Face à ces attaques, on peut prendre la défense de la gastronomie française (sans nécessairement prendre celle du président).

La gourmandise française

Contrairement à ce que suggère Nathalie, la gastronomie française, ce n’est ni « ce qui est bon », ni « une entrée, un plat, un dessert », pas plus que ce n’est la blanquette de veau ou la sole meunière. La façon française de manger ne fait pas partie du patrimoine mondiale parce qu’elle serait en quelque façon « meilleure » que les autres. Ce qui la met à part, c’est que la bonne chère, en France, est une composante fondamentale de la culture au sens le plus noble. Elle fait partie d’une façon d’être au monde et de le domestiquer.

Cela se manifeste d’abord et avant tout par l’existence d’un énorme tissu économique en amont du restaurant, qui est le symbole de l’excellence culinaire. Il n’y a aujourd’hui qu’en France qu’on peut trouver des poulets de grande qualité, parce qu’il n’y a qu’en France qu’il y a un marché pour des volailles à croissance lente, de race soigneusement sélectionnée, qui ont 10 m2 chacune, et auxquelles on accorde un soin individualisé. Il n’y a qu’en France qu’il y a un marché pour cela : des producteurs et des clients qui sont disposé à payer plus de 15€/kg pour un produit de qualité.

Si on ne croit pas à l’excellence de ces volailles, qu’on les goûte ! (il est vrai qu’il y a de moins en moins d’occasions et d’endroits pour cela – la gastronomie française est menacée). Et si on veut nous raconter que cette qualité gastronomique n’est pas nutritionnellement correcte, qu’on compare les contenus de collagène, les teneurs en oméga-3 de superbes Gauloise blanche et de ce qu’on appelle poulets dans d’autres pays. Je garde pour une autre colonne la discussion de la pertinence de la « valeur calorique » des repas gastronomiques.

A table

C’est cette existence d’un tissu agricole qui, avec à la tradition et au savoir-faire des cuisiniers, constitue la condition de la troisième spécificité culturelle de la gastronomie française : le rôle et la cérémonie du repas.

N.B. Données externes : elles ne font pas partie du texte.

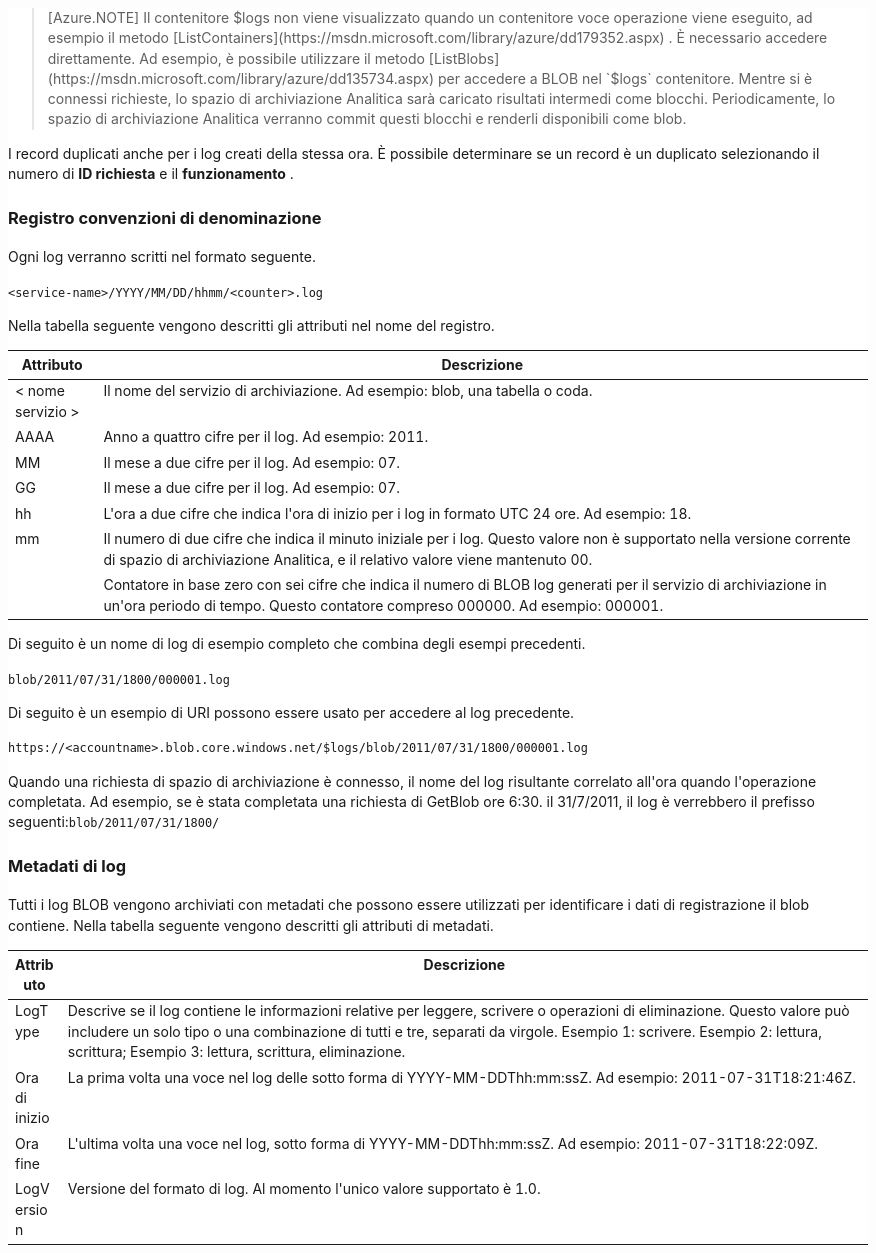 >[Azure.NOTE] Il contenitore $logs non viene visualizzato quando un contenitore voce operazione viene eseguito, ad esempio il metodo [ListContainers](https://msdn.microsoft.com/library/azure/dd179352.aspx) . È necessario accedere direttamente. Ad esempio, è possibile utilizzare il metodo [ListBlobs](https://msdn.microsoft.com/library/azure/dd135734.aspx) per accedere a BLOB nel `$logs` contenitore.
Mentre si è connessi richieste, lo spazio di archiviazione Analitica sarà caricato risultati intermedi come blocchi. Periodicamente, lo spazio di archiviazione Analitica verranno commit questi blocchi e renderli disponibili come blob.

I record duplicati anche per i log creati della stessa ora. È possibile determinare se un record è un duplicato selezionando il numero di **ID richiesta** e il **funzionamento** .

### <a name="log-naming-conventions"></a>Registro convenzioni di denominazione
Ogni log verranno scritti nel formato seguente.

    <service-name>/YYYY/MM/DD/hhmm/<counter>.log

Nella tabella seguente vengono descritti gli attributi nel nome del registro.

| Attributo         | Descrizione                                                                                                                                                                                   |
|----------------   |--------------------------------------------------------------------------------------------------------------------------------------------------------------------------------------------   |
| < nome servizio >    | Il nome del servizio di archiviazione. Ad esempio: blob, una tabella o coda.                                                                                                                          |
| AAAA              | Anno a quattro cifre per il log. Ad esempio: 2011.                                                                                                                                           |
| MM                | Il mese a due cifre per il log. Ad esempio: 07.                                                                                                                                             |
| GG                | Il mese a due cifre per il log. Ad esempio: 07.                                                                                                                                             |
| hh                | L'ora a due cifre che indica l'ora di inizio per i log in formato UTC 24 ore. Ad esempio: 18.                                                                                     |
| mm                | Il numero di due cifre che indica il minuto iniziale per i log. Questo valore non è supportato nella versione corrente di spazio di archiviazione Analitica, e il relativo valore viene mantenuto 00.     |
| <counter>         | Contatore in base zero con sei cifre che indica il numero di BLOB log generati per il servizio di archiviazione in un'ora periodo di tempo. Questo contatore compreso 000000. Ad esempio: 000001.     |

Di seguito è un nome di log di esempio completo che combina degli esempi precedenti.

    blob/2011/07/31/1800/000001.log

Di seguito è un esempio di URI possono essere usato per accedere al log precedente.

    https://<accountname>.blob.core.windows.net/$logs/blob/2011/07/31/1800/000001.log

Quando una richiesta di spazio di archiviazione è connesso, il nome del log risultante correlato all'ora quando l'operazione completata. Ad esempio, se è stata completata una richiesta di GetBlob ore 6:30. il 31/7/2011, il log è verrebbero il prefisso seguenti:`blob/2011/07/31/1800/`

### <a name="log-metadata"></a>Metadati di log
Tutti i log BLOB vengono archiviati con metadati che possono essere utilizzati per identificare i dati di registrazione il blob contiene. Nella tabella seguente vengono descritti gli attributi di metadati.

| Attributo     | Descrizione                                                                                                                                                                                                                                                   |
|------------   |-----------------------------------------------------------------------------------------------------------------------------------------------------------------------------------------------------------------------------------------------------------    |
| LogType       | Descrive se il log contiene le informazioni relative per leggere, scrivere o operazioni di eliminazione. Questo valore può includere un solo tipo o una combinazione di tutti e tre, separati da virgole. Esempio 1: scrivere. Esempio 2: lettura, scrittura; Esempio 3: lettura, scrittura, eliminazione.    |
| Ora di inizio     | La prima volta una voce nel log delle sotto forma di YYYY-MM-DDThh:mm:ssZ. Ad esempio: 2011-07-31T18:21:46Z.                                                                                                                                             |
| Ora fine       | L'ultima volta una voce nel log, sotto forma di YYYY-MM-DDThh:mm:ssZ. Ad esempio: 2011-07-31T18:22:09Z.                                                                                                                                               |
| LogVersion    | Versione del formato di log. Al momento l'unico valore supportato è 1.0.                                                                                                                                                                                     |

L’interminable repas familial du dimanche, celui des noces de Mme Bovary, les festins donnés par Vatel pour Fouquet ou Condet, ceux donnés par Carême pour Talleyrand, par George Blanc ou Léon Lacombe pour le G7, les repas d’affaires où on sonde des relations professionnelles au bout de l’alcool et de la satiété, les rencontres discrètes des politiques chez Le Divellec.... Les uns font partie de l’histoire politique ou diplomatique, les autres de notre tissu social.

L’Unesco n’est pas le Michelin. Bien-sûr qu’on mange très bien ailleurs. Souvent mieux, franchement. Mais la façon dont la nourriture est au centre de la culture au sens large, de l’économie à la politique, est unique à la France, et elle est sans doute aussi précieuse pour l’histoire du monde, et menacée, que le sont le Namsadang Nori ou les chants polyphoniques géorgiens.